Di lingkungan kita, konflik sering muncul dari beragam sumber, baik individu dan kelompok, pribadi dan lembaga. Studi kasus Coleman (dalam Campbell et al., 1983: 187) mengungkap bahwa konflik masyarakat berakar dari isu-isu yang terkait dengan ekonomi, kekuasaan (politik), otoritas, nilai-nilai cultural (keyakinan), atau sikap pertentangan terhadap orang atau kelompok. Menyadari akan besarnya dampak konflik terhadap manajemen pesantren, maka perlu dilakukan manajemen konflik sebaik mungkin dalam upaya memecahkan dan menanggulangi permasalahan yang muncul akibat konflik dan mengantisipasi kemungkinan-kemungkinan yang dapat menimbulkan terjadinya konflik di pesantren.

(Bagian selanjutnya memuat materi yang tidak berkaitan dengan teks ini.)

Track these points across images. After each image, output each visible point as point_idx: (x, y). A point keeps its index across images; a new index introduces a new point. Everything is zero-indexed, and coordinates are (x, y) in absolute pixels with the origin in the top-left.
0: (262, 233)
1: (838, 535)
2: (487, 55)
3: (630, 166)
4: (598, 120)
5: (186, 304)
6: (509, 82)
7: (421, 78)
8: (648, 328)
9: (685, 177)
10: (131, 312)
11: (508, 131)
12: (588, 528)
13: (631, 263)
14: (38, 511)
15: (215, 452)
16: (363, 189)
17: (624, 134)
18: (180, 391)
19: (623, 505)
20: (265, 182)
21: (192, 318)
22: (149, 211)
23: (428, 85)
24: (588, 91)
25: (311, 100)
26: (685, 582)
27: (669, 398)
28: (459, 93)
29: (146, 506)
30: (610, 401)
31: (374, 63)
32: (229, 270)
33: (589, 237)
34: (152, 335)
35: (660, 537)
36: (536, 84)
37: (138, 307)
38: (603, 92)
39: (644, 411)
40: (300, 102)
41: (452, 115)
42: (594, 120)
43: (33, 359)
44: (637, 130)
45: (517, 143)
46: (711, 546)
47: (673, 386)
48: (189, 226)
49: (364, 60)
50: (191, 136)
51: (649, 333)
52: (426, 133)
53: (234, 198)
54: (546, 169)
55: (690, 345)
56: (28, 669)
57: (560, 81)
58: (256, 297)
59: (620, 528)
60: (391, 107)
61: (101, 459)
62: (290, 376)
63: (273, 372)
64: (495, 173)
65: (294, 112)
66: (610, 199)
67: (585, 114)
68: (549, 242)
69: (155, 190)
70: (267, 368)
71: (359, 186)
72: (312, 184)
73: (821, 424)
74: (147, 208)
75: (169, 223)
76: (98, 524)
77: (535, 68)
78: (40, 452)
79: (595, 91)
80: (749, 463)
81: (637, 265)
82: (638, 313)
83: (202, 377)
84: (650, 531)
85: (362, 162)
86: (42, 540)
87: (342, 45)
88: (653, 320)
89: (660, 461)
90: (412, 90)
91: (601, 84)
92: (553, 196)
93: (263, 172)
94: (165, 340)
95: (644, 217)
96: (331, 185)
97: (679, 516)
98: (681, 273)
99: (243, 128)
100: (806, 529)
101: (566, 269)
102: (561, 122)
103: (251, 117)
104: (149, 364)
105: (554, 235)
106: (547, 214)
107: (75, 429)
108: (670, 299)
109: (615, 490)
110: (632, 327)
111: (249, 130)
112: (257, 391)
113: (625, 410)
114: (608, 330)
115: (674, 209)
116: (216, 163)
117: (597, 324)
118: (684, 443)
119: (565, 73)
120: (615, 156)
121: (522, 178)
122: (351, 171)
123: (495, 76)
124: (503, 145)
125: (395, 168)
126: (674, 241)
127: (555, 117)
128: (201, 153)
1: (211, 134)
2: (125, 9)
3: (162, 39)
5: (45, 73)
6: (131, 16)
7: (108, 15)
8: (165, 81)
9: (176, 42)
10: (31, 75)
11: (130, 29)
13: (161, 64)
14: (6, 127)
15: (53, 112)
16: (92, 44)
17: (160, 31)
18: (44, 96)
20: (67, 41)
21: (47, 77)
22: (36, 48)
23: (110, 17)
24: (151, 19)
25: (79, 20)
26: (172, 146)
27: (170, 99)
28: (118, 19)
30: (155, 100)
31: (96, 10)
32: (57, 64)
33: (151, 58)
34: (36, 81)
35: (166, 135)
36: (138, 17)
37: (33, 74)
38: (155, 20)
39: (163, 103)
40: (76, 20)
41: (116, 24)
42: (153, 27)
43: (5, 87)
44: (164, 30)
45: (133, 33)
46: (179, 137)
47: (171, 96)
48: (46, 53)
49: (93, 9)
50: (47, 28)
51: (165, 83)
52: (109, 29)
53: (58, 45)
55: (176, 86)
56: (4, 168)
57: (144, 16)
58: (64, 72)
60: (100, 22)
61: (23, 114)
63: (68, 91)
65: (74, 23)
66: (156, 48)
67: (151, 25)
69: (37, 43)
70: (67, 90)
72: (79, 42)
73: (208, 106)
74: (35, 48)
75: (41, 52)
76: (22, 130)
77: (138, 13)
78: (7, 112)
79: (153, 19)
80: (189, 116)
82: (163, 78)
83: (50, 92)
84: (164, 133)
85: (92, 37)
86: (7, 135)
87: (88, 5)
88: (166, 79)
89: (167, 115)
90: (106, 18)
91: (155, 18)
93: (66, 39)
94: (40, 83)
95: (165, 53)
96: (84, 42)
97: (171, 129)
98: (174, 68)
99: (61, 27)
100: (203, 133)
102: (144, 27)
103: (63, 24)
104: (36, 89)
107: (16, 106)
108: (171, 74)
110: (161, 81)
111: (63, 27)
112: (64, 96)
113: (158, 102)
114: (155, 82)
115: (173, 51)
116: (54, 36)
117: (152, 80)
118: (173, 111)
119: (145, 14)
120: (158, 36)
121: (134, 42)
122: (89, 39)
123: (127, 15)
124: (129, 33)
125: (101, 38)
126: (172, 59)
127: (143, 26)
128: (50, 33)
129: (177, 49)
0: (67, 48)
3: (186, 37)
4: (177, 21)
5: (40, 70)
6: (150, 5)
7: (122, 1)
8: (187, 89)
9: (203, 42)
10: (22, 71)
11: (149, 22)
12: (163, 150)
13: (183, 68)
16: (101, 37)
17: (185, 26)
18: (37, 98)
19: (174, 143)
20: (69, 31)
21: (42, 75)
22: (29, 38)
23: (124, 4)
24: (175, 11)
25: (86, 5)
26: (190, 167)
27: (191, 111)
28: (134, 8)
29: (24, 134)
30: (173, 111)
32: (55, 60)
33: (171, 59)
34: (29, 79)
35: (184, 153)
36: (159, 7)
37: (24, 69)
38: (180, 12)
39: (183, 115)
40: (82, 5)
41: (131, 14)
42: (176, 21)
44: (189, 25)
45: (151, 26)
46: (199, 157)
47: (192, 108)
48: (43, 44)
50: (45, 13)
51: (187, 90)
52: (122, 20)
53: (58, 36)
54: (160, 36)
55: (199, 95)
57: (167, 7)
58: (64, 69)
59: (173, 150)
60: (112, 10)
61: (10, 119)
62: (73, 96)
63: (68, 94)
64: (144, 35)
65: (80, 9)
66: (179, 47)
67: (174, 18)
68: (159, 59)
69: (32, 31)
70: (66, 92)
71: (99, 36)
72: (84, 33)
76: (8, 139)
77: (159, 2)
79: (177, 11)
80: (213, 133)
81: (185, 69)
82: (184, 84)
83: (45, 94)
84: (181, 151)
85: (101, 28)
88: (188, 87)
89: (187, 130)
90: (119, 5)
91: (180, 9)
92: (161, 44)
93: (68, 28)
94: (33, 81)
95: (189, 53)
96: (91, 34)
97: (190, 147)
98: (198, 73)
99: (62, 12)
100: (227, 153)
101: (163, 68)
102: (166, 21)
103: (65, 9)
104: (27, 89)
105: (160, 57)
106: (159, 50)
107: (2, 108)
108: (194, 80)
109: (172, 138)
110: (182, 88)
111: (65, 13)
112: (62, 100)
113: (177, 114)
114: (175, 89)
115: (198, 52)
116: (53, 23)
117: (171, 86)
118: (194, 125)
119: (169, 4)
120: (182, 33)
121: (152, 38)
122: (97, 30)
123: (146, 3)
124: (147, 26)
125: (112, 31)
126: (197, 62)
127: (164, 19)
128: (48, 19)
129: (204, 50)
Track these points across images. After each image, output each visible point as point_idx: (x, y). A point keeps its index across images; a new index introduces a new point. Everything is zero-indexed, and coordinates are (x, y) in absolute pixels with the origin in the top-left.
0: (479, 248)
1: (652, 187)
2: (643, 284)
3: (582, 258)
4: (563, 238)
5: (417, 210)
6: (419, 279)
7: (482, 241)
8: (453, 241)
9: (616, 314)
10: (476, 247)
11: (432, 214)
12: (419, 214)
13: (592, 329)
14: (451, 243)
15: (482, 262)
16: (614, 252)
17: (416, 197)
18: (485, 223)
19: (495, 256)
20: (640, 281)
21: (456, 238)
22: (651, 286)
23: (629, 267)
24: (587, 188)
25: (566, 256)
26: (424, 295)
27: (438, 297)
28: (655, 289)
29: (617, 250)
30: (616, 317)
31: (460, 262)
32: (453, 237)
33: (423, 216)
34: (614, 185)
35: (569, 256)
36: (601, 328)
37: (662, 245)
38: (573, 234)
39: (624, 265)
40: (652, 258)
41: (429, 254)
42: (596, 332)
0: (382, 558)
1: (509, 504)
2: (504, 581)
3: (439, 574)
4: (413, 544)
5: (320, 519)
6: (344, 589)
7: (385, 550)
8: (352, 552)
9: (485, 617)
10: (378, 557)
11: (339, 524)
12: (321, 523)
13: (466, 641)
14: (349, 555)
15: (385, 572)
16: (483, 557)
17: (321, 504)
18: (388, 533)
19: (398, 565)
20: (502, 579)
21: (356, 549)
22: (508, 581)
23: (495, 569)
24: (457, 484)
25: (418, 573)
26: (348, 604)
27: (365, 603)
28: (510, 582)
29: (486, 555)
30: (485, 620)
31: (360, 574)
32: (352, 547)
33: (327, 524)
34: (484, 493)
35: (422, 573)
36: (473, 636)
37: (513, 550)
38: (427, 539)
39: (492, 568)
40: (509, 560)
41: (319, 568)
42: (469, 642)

Ada dugaan bahwa pengelolaan konflik tidak penting dilakukan di pesantren, mengingat secara demonstratif di lembaga pendidikan tersebut tidak nampak adanya konflik. Hal itu, karena semua hal yang terkait dengan pesantren tunduk kepada inisiatif dan kebijaksanaan kyainya. Untuk mencermati dugaan ini, patut dicatat bahwa di lingkungan pendidikan (apapun) sebenarnya akan ditemukan dua macam konflik, yakni: (a) konflik yang nyata (manifested conflict) dan (b) konflik tersembunyi (hidden or latent conflict). Atas dasar ini, di dunia pesantren salafiah kita ada kemungkinan terdapat konflik yang sebaiknya harus dihindari dan diatasi.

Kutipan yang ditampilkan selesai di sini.